- **About this task**:
Write out all the data again, exactly as shown.

- **Input for this task**:
▬▬▬
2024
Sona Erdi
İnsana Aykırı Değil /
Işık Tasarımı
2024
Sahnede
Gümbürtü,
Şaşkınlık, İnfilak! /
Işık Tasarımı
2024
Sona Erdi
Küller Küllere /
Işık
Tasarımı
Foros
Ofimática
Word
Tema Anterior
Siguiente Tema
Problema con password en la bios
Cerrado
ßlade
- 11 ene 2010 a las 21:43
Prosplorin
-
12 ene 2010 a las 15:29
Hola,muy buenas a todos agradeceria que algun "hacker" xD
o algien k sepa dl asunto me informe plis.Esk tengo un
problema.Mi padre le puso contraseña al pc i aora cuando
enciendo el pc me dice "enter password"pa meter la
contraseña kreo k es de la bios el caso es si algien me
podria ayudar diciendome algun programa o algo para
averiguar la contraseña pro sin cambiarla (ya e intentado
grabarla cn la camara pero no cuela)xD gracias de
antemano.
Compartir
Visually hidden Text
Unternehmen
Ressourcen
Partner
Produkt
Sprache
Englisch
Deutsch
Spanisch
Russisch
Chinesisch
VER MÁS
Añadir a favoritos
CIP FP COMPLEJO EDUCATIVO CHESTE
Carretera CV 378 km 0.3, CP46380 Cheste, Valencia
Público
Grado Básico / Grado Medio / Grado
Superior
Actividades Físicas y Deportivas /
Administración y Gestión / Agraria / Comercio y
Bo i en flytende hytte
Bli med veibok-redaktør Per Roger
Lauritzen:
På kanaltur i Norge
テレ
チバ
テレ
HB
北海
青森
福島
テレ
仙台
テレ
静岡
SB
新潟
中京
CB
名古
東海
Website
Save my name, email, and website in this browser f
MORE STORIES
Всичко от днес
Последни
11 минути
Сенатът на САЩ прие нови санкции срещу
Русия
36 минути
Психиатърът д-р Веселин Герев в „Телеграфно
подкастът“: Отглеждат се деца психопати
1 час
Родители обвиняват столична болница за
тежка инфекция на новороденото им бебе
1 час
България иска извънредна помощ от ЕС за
▬▬▬
- **The answer**:
2024
Sona Erdi
İnsana Aykırı Değil /
Işık Tasarımı
2024
Sahnede
Gümbürtü,
Şaşkınlık, İnfilak! /
Işık Tasarımı
2024
Sona Erdi
Küller Küllere /
Işık
Tasarımı
Foros
Ofimática
Word
Tema Anterior
Siguiente Tema
Problema con password en la bios
Cerrado
ßlade
- 11 ene 2010 a las 21:43
Prosplorin
-
12 ene 2010 a las 15:29
Hola,muy buenas a todos agradeceria que algun "hacker" xD
o algien k sepa dl asunto me informe plis.Esk tengo un
problema.Mi padre le puso contraseña al pc i aora cuando
enciendo el pc me dice "enter password"pa meter la
contraseña kreo k es de la bios el caso es si algien me
podria ayudar diciendome algun programa o algo para
averiguar la contraseña pro sin cambiarla (ya e intentado
grabarla cn la camara pero no cuela)xD gracias de
antemano.
Compartir
Visually hidden Text
Unternehmen
Ressourcen
Partner
Produkt
Sprache
Englisch
Deutsch
Spanisch
Russisch
Chinesisch
VER MÁS
Añadir a favoritos
CIP FP COMPLEJO EDUCATIVO CHESTE
Carretera CV 378 km 0.3, CP46380 Cheste, Valencia
Público
Grado Básico / Grado Medio / Grado
Superior
Actividades Físicas y Deportivas /
Administración y Gestión / Agraria / Comercio y
Bo i en flytende hytte
Bli med veibok-redaktør Per Roger
Lauritzen:
På kanaltur i Norge
テレ
チバ
テレ
HB
北海
青森
福島
テレ
仙台
テレ
静岡
SB
新潟
中京
CB
名古
東海
Website
Save my name, email, and website in this browser f
MORE STORIES
Всичко от днес
Последни
11 минути
Сенатът на САЩ прие нови санкции срещу
Русия
36 минути
Психиатърът д-р Веселин Герев в „Телеграфно
подкастът“: Отглеждат се деца психопати
1 час
Родители обвиняват столична болница за
тежка инфекция на новороденото им бебе
1 час
България иска извънредна помощ от ЕС за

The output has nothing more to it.